Ben de kalkıp gittim tabii ama o anda Halit’i anladım. Halit dünyayla kavgalı, iç dünyasında huzuru yok, içindeki düşmanlığı bir türlü bastıramıyor. Güçlü olmak istiyor, herkese haddini bildirmek istiyor ama ne dövüş kursuna gidecek parası var ne de içindeki nefreti dindirecek bir kapasiteye sahip. Onun için habire birilerine diklenip diklenip dayağını yiyor, sonra da sessizce özür diliyor.

Bizim dış politikadaki tutumumuz da Halit’e benziyor. Falanca yerde şunlar haklı, ona saydırıyoruz, filanca yerde bunlar haklı hop buna saydırıyoruz. Yahu arkadaş dünyada haklılık diye bir şey yok. Dünyada güçlü olanların dayattığı kurallar var. Sen buna ister küresel ekonomi de ister uluslararası hukuk de, istersen başka bir ad bul. Eğer dediğini kabul ettirmek istiyorsan hem ekonomin sağlam olacak, hem de askeri olarak güçlü olacaksın. Bu kadar basit lan. Kimin haklı olduğunun hiçbir önemi yok, kimin güçlü olduğu önemli.

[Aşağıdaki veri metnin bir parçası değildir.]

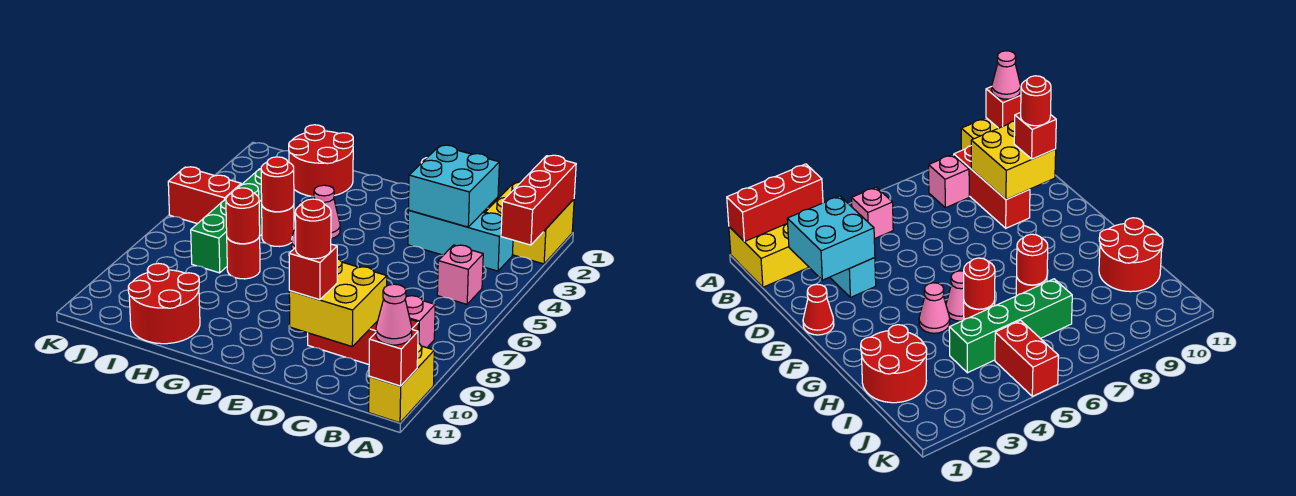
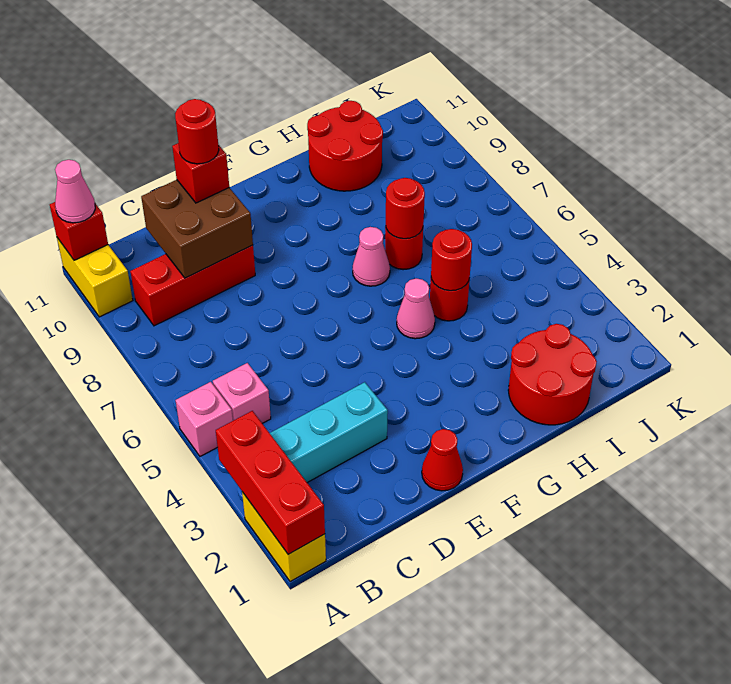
yellow brick A1:B2 level 1 -> yellow brick A1:A2 level 1
pink brick B8 level 1 -> pink brick A5 level 1
cyan brick C2:D3 level 2 -> none
yellow brick C9:D10 level 2 -> brown brick C9:D10 level 2
pink cone G4 level 1 -> pink cone G7 level 1
green brick I4:I7 level 1 -> none
red brick J5:K5 level 1 -> none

Bizim durumlar her olayda üç aşağı beş yukarı şöyle oluyor: Biz sağa sola çatıyoruz, sonra önümüze gelene haddini bildiriyoruz, askerimizi bir yerlere gönderiyoruz. Karşı taraf dişini gösterince vaziyeti anlıyoruz. Sonra da güçlülerin dediğine geliyor veya özür diliyoruz. Davul zurnayla asker gönderip, sessizce çekildiğimizden, televizyonlarda ana avrat saydırıp gizli kapılar ardında özür dilediğimizden ikinciler genelde pek dikkat çekmiyor.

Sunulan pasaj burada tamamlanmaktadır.